Choosing the cheapest home insurance provider when shopping for one may be tempting, but it may not be the best idea in the long term. Insurance companies are very specific about the cases when they cover the customer. Sometimes, they may not even be able to cover their customers, so it is important to have home insurance with a reliable provider. The following factors can help you recognize a reliable home insurance provider.
Financial Strength: Check for the financial strength of the insurer. Insurance companies need financial stability to be able to pay out large claims.
Customer Reviews: Word-of-mouth marketing has always worked in the past, and today, the internet helps spread the word using customer reviews or recommendations. Be sure to check those out before choosing the right insurer for yourself.
Market Share: Compare your chosen insurer's market share and industry rankings with other market competitors to better understand which insurer meets your needs.

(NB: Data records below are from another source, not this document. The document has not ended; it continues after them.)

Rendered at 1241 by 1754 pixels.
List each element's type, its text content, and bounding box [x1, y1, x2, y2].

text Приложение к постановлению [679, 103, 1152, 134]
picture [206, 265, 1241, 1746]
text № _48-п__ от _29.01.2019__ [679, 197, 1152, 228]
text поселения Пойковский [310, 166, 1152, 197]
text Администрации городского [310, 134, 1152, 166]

Deals and Discounts: Insurance companies offer discounts from time to time. It is best to check the deals they offer on their insurance products, what kind of savings you may earn by bundling with them, how they accept payments, and how quickly they respond to queries.
Coverages Offered: Another important tip is to understand that you get fair coverage for the amount you are paying. Each insurer can have different coverages with different deductible options. Once you know what kind of coverage you want, comparing the insurers that suit your needs will be easier.

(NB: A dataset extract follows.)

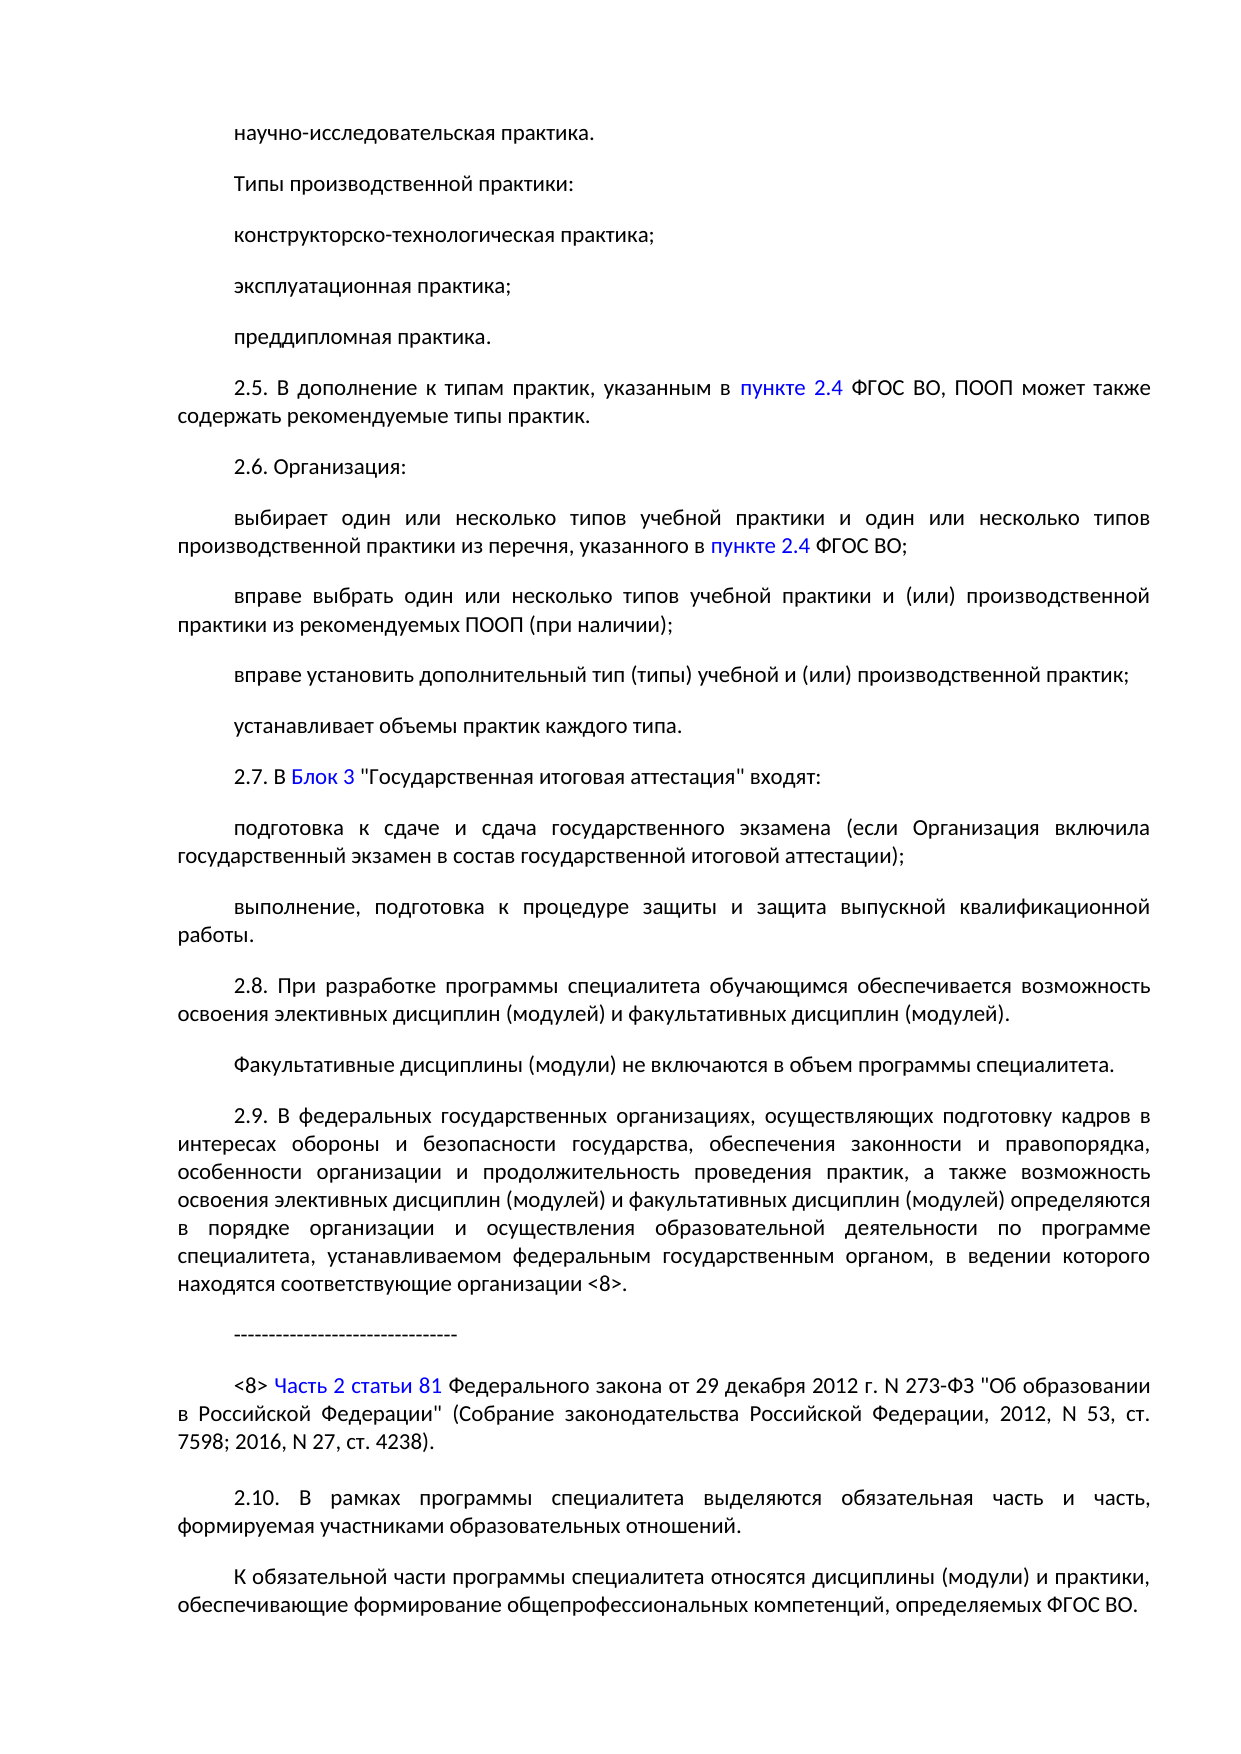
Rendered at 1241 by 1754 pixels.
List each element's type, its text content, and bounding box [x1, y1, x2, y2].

Dogs are considered a part of the property, and you will be provided coverage against personal liability in case your dog bites someone in your house. Keep in mind that this coverage is not the same as pet insurance. Some insurance companies might increase your insurance if you have a large breed dog, for example, a pit bull, rottweiler, cane corso, etc. It is important to check with your insurance before you finalize your policy.
It is a myth that natural disasters are not covered by a home insurance policy. A typical insurance policy covers “named-perils” and contains a clause for “unpredictable weather conditions”. For example, most insurance policies in Alberta cover hailstorms.
Open water sources in the house can increase your home insurance. This is because it can increase the risk of personal liability, and adds an additional layer of repair cost if it were to be rebuilt. There is also a risk of the pool leaking and water entering the foundation of the house. The insurance companies account for such risks and charge accordingly.
Major renovations in the house can reduce the insurance risk. For example, if you repaired a 10-year-old roof, this can help reduce the risk. On the other hand, if you make structural changes like adding a bedroom without a permit, this can lead to increased insurance rates.
Every insurance company will provide a different insurance quote for the same house. This is because of the unique factors and algorithms insurance companies use to estimate home insurance rates. While some home insurance calculators use only the mentioned factors, most companies use more comprehensive models to estimate home insurance costs. Those factors can be your credit rating, roof type, heat source, the presence of any home business, pets, pools, fireplaces, and many more.
Many online home insurance calculators do not account for these factors and end up providing inaccurate or ballpark figures for your actual home insurance quote. On the bright side, online home insurance calculators are extremely fast and provide an estimated figure for your insurance premium within a few minutes instead of hours on call waiting for an agent.
Online insurance calculators try to curate all the general factors that could apply to everyone and leave the parameters that pertain to someone’s personal insurance history aside. This is the main reason for getting inaccurate but not completely unreliable results.
An online home insurance calculator is a tool that can help in getting the results for you to budget for your insurance, but should only be used as a rough estimate.